## AIM
Quote the pipeline integration text from "- PDG team (Luigi/Todd)" up to and including "VM (simplifies code)", word for word.

The inference pipeline integrates with the existing PDG (Permafrost Discovery Gateway) workflow infrastructure developed for DARTS inference.
Integration points:
- Input: Basemap tiles from GCS
- Output: Prediction tiles and vectors to GCS
- Logging: Compatible format for PDG monitoring
- Parallelization: Workflow handles VM orchestration
The inference container exposes a CLI interface for PDG workflow integration:
python scripts/inference.py --config configs/inference.yaml --tile-list tiles.csv--config: YAML file specifying model path, GCS paths, scales, TTA config, threshold--tile-list: CSV file with tile IDs and bounding boxes to process (pre-filtered by PDG/RTS team)- Output: Prediction tiles written to GCS path defined in config;
inference_log.jsonupdated on completion
Tile-level parallelism (managed by PDG workflow):
- RTS team generates the full filtered tile grid (CSV)
- PDG team (Luigi/Todd) partitions the CSV into chunks and spawns VMs
- Each VM runs the inference container with its assigned tile list chunk
- RTS team merges outputs after all chunks complete
Within-VM parallelism:
- Single GPU processes tiles in batches
- Multiple CPU workers handle I/O prefetching
- No multi-GPU within single VM (simplifies code)
| Responsibility | Owner |
|---|---|
| Tile grid generation (filtered CSV) | RTS team |
| VM orchestration + tile partitioning | PDG team (Luigi/Todd) |
| Inference Docker container | RTS team |
| Output merging | RTS team |
| Quality control | RTS team |
Interface contract (to finalize with PDG team):
- Input:
configs/inference.yaml+tiles.csv(tile_id, bbox columns) - Output: Prediction tiles at
{config.output_path}/{tile_id}.tif; log at{config.output_path}/inference_log.json
- Model artifacts uploaded to GCS (model, normalization stats, config)
- Docker image built and pushed to container registry
- Tile grid generated and validated
- GCS permissions configured (service account)
- Test inference on small region successful
- Throughput estimate matches budget
- Progress monitoring active
- GPU utilization >90%
- No error accumulation in logs
- Checkpoint saves working
- All tiles processed (compare manifest to grid)
- Merged rasters generated
- Vectorization complete
- Metadata logged
- Sanity checks passed
- Ready for quality control (post-inference.md)
| Issue | Possible Cause | Solution |
|---|---|---|
| OOM errors | Batch size too large | Reduce batch size |
| Slow inference | I/O bottleneck | Enable prefetching, use local cache |
| Inconsistent predictions | Wrong normalization | Verify normalization_stats.json hash |
| Missing tiles in output | Job interrupted | Check manifest, restart from checkpoint |
| High false positive rate | Threshold too low | Re-calibrate threshold on validation set |
| Predictions all zero | Model loading error | Verify model checkpoint, test on known positive |

## RECORDS SHOWN
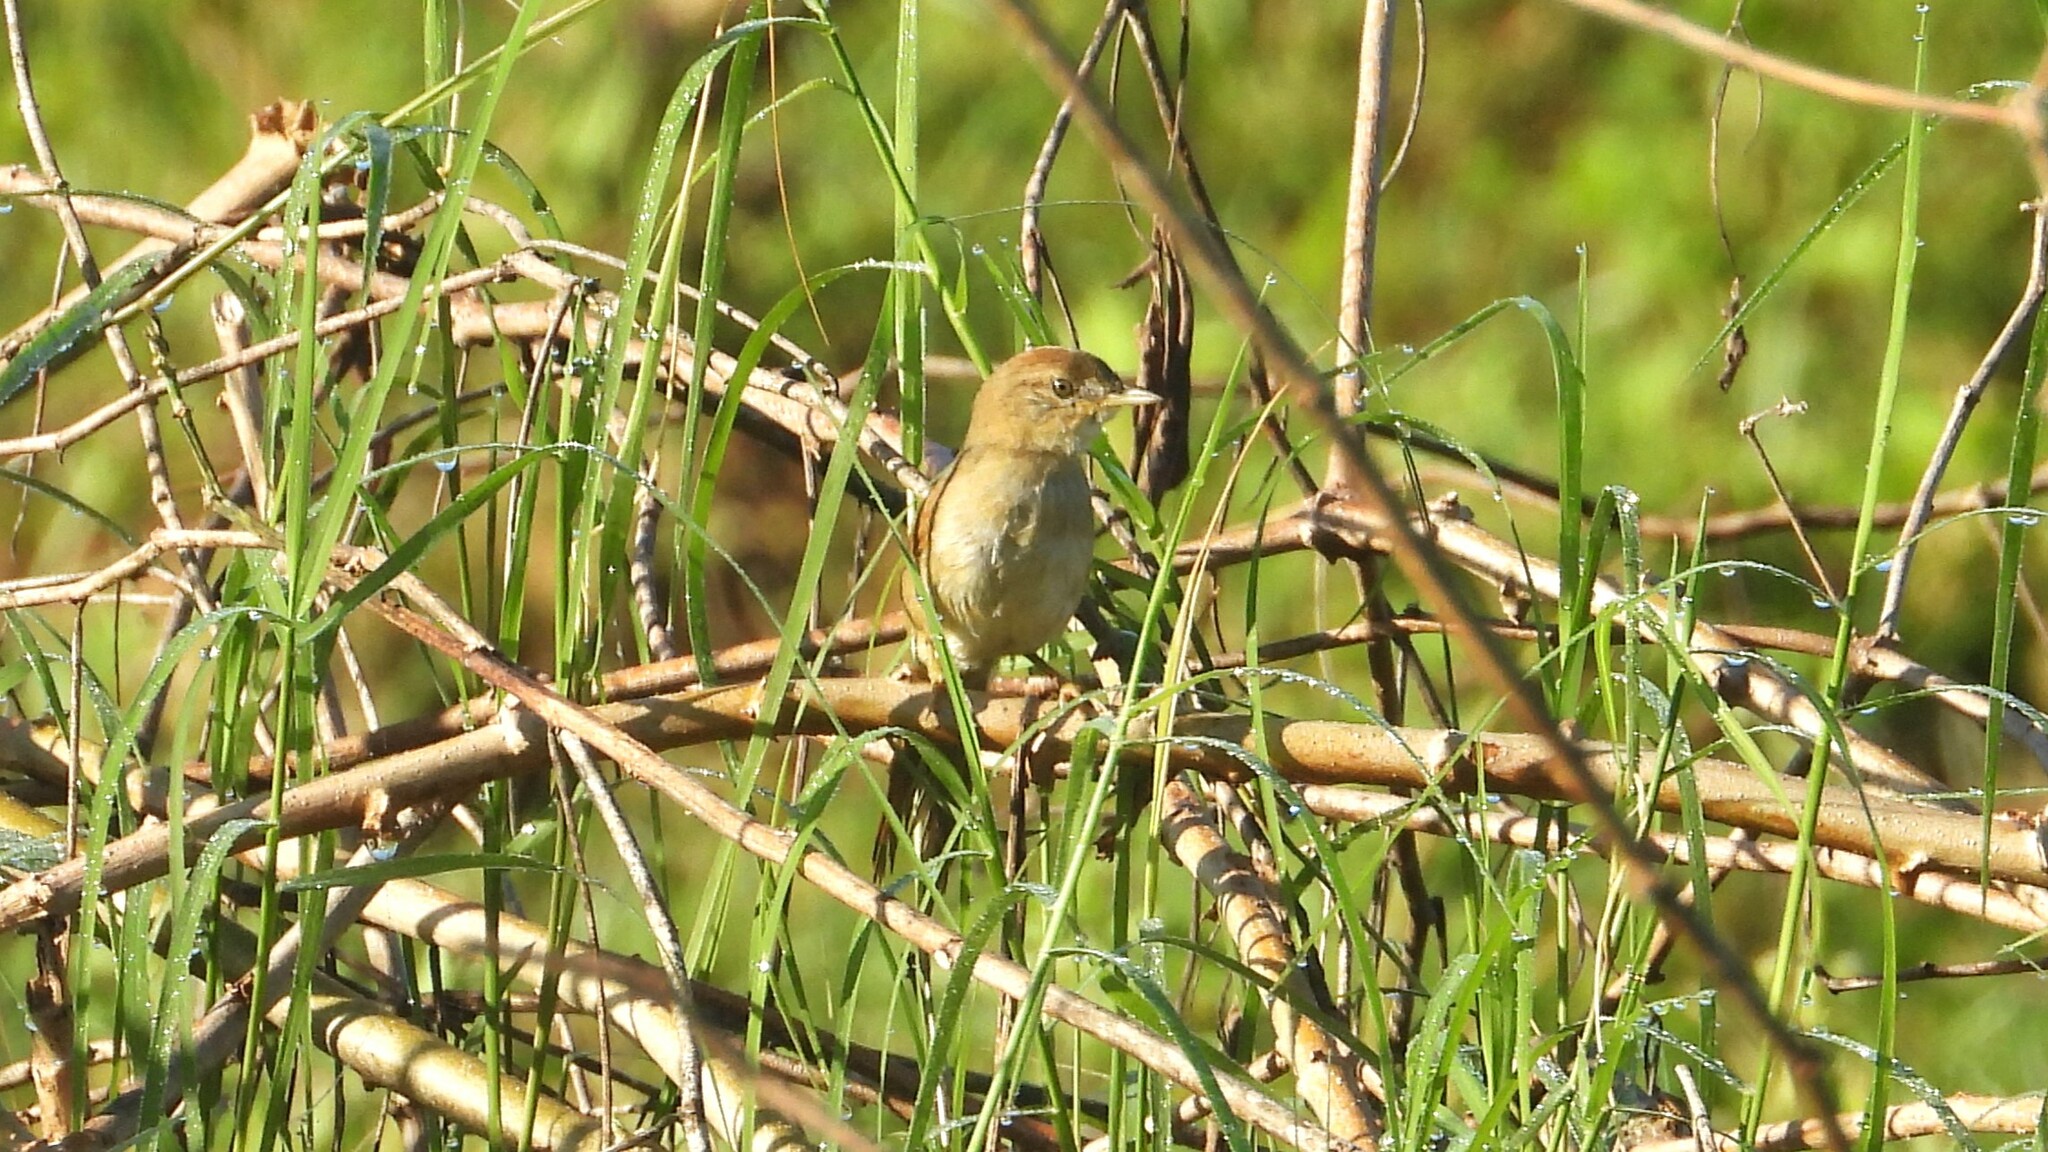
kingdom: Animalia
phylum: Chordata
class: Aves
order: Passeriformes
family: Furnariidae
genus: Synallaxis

==

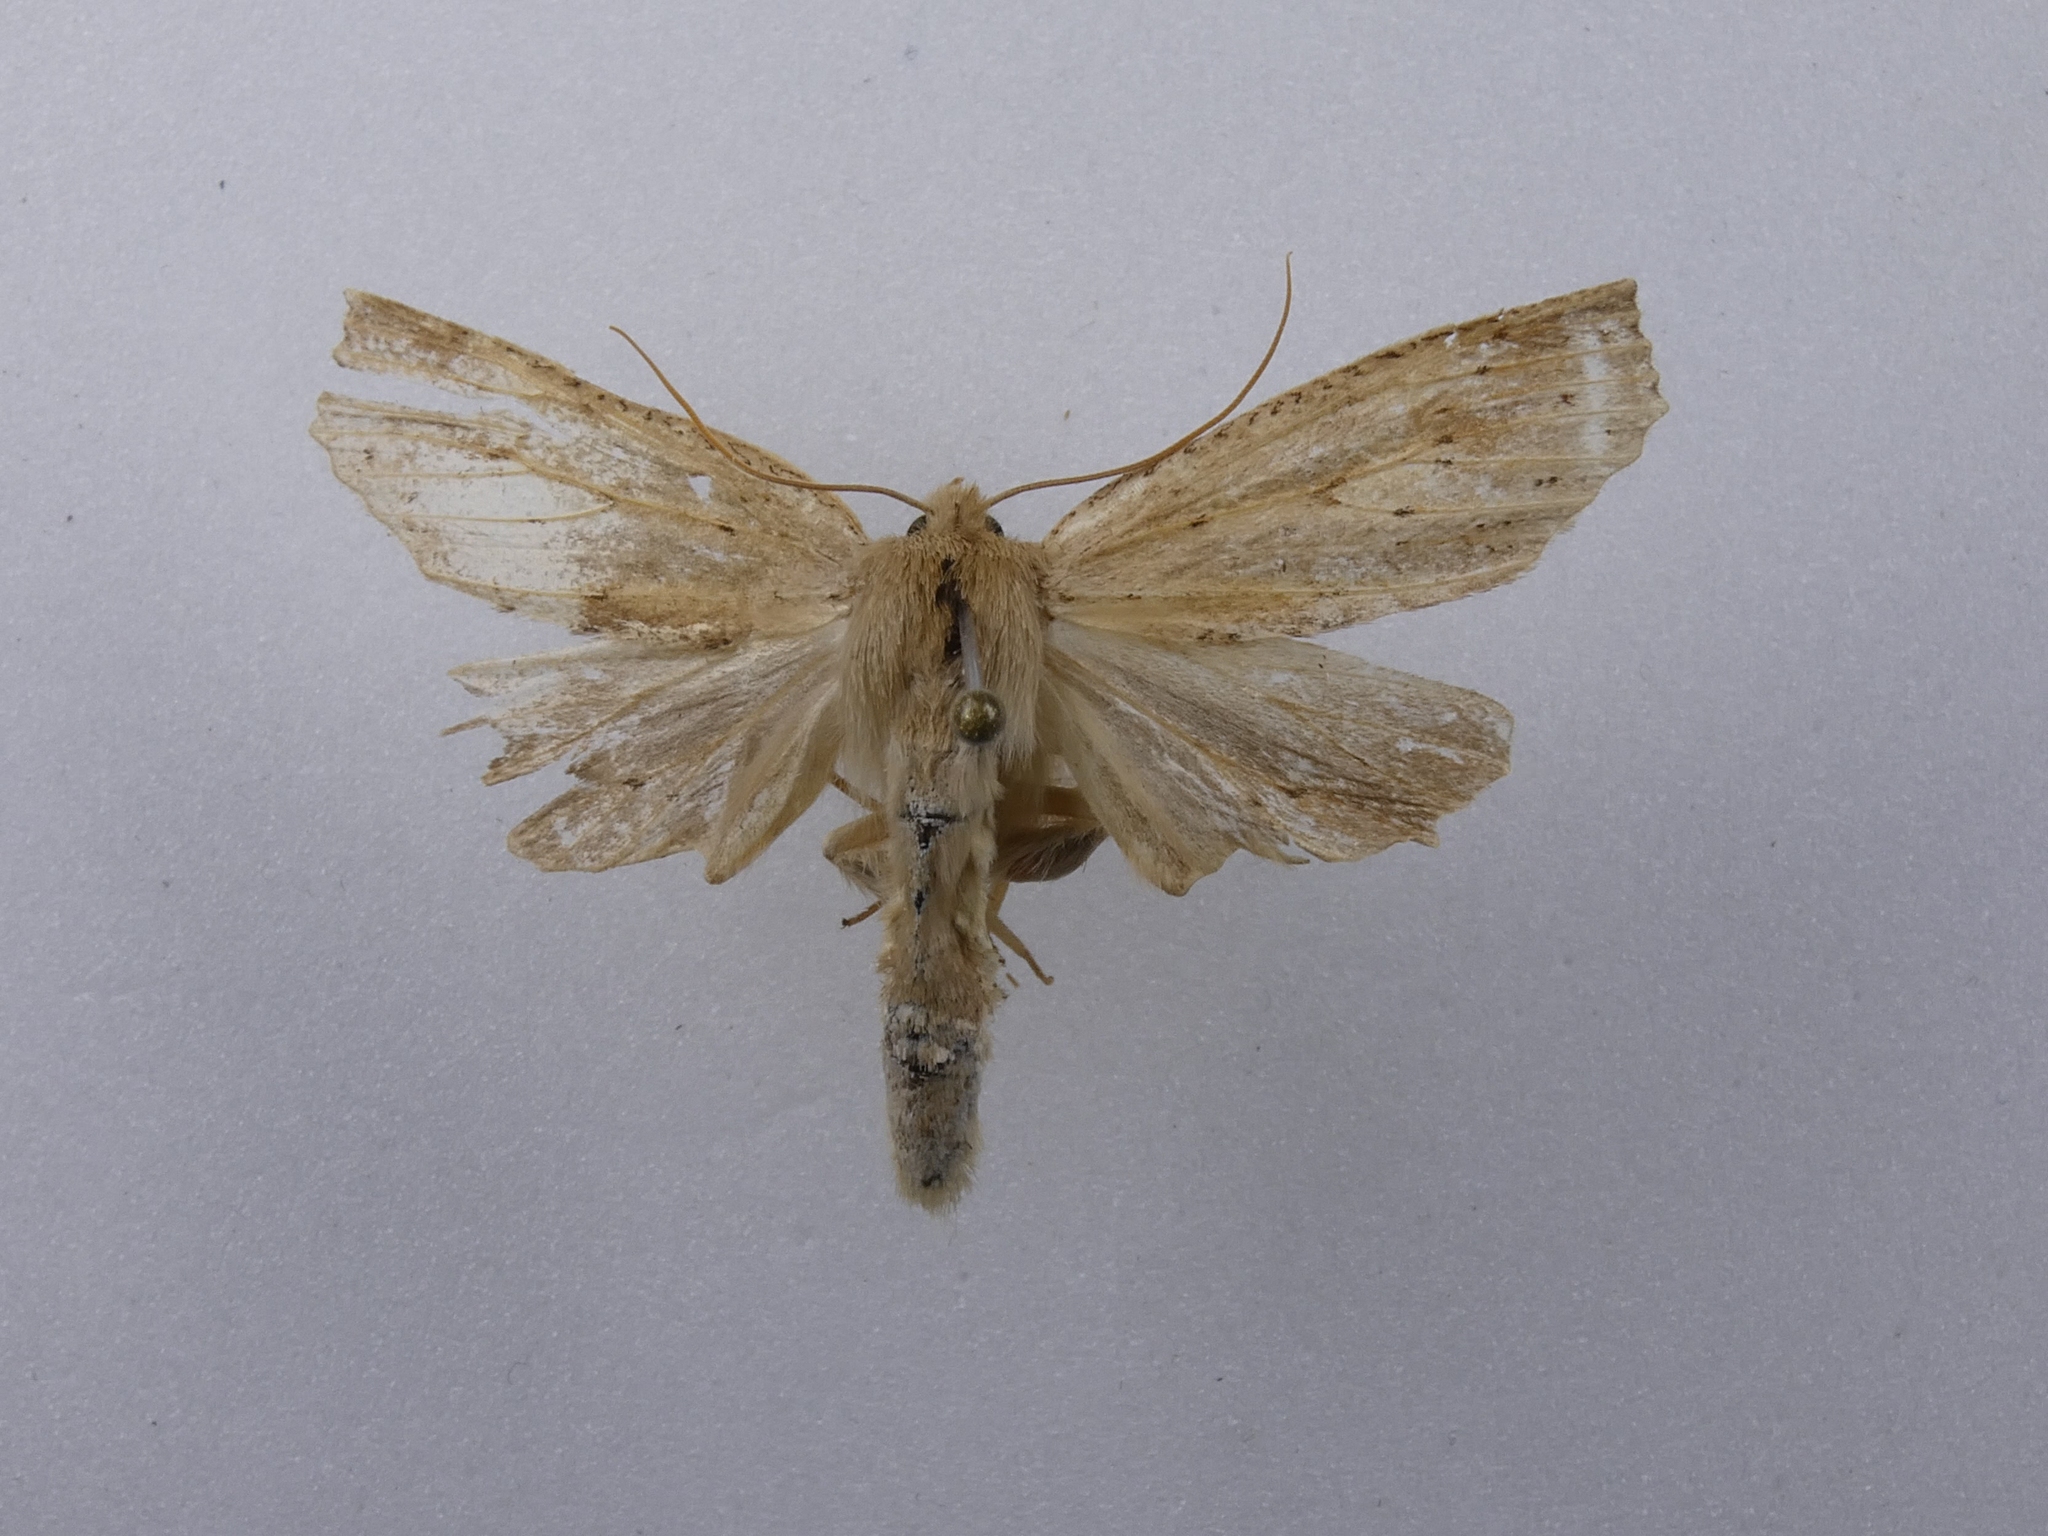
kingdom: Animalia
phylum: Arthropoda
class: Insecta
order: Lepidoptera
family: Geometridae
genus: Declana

---

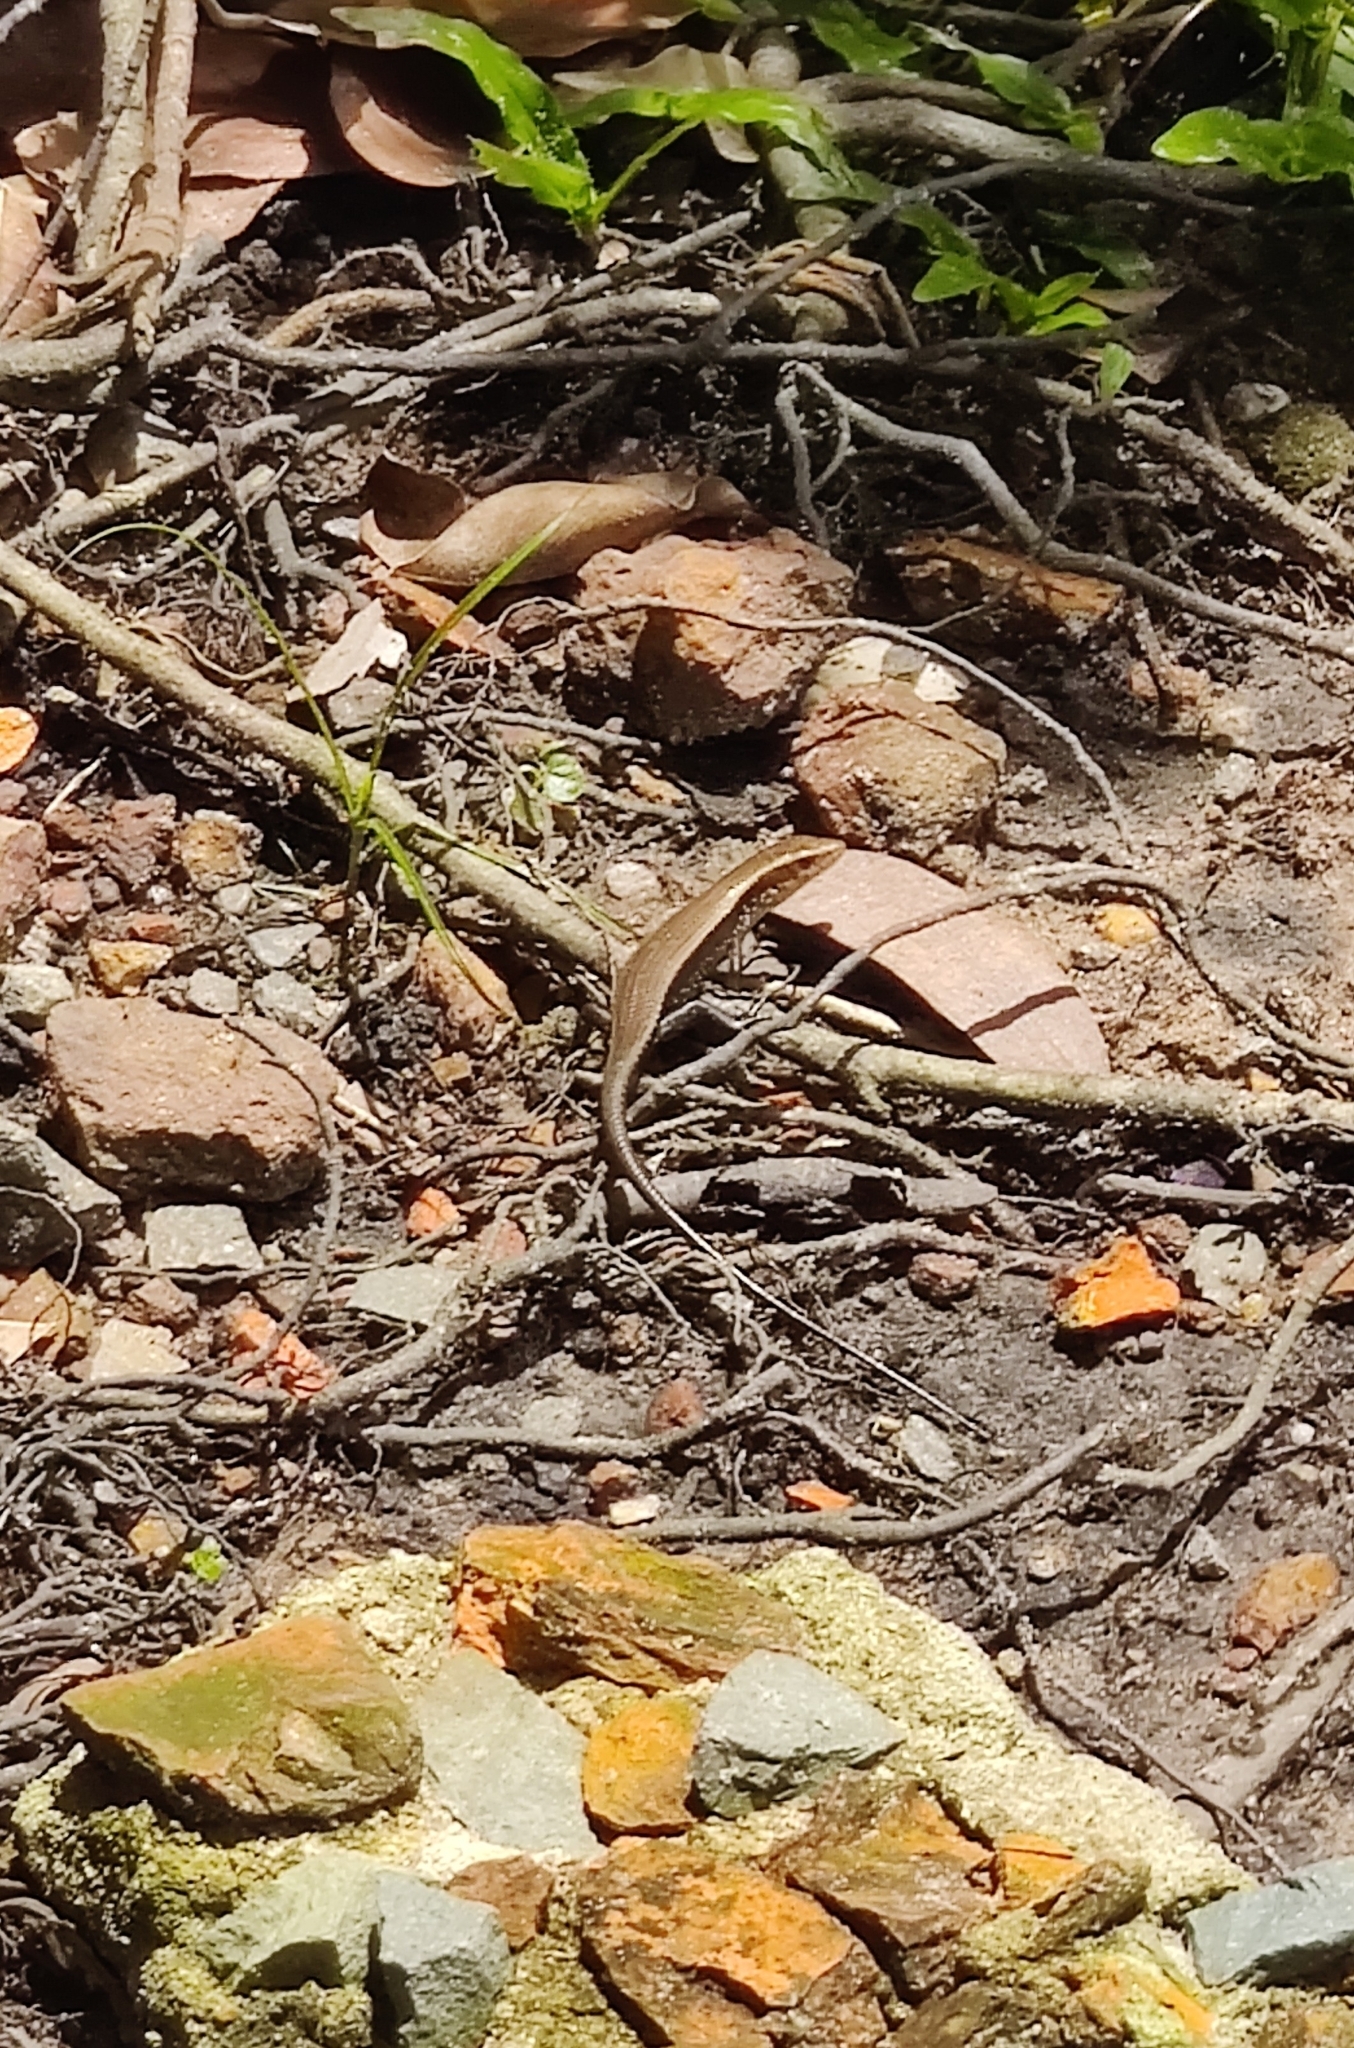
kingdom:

## CORRECT RESPONSE
- PDG team (Luigi/Todd) partitions the CSV into chunks and spawns VMs
- Each VM runs the inference container with its assigned tile list chunk
- RTS team merges outputs after all chunks complete
Within-VM parallelism:
- Single GPU processes tiles in batches
- Multiple CPU workers handle I/O prefetching
- No multi-GPU within single VM (simplifies code)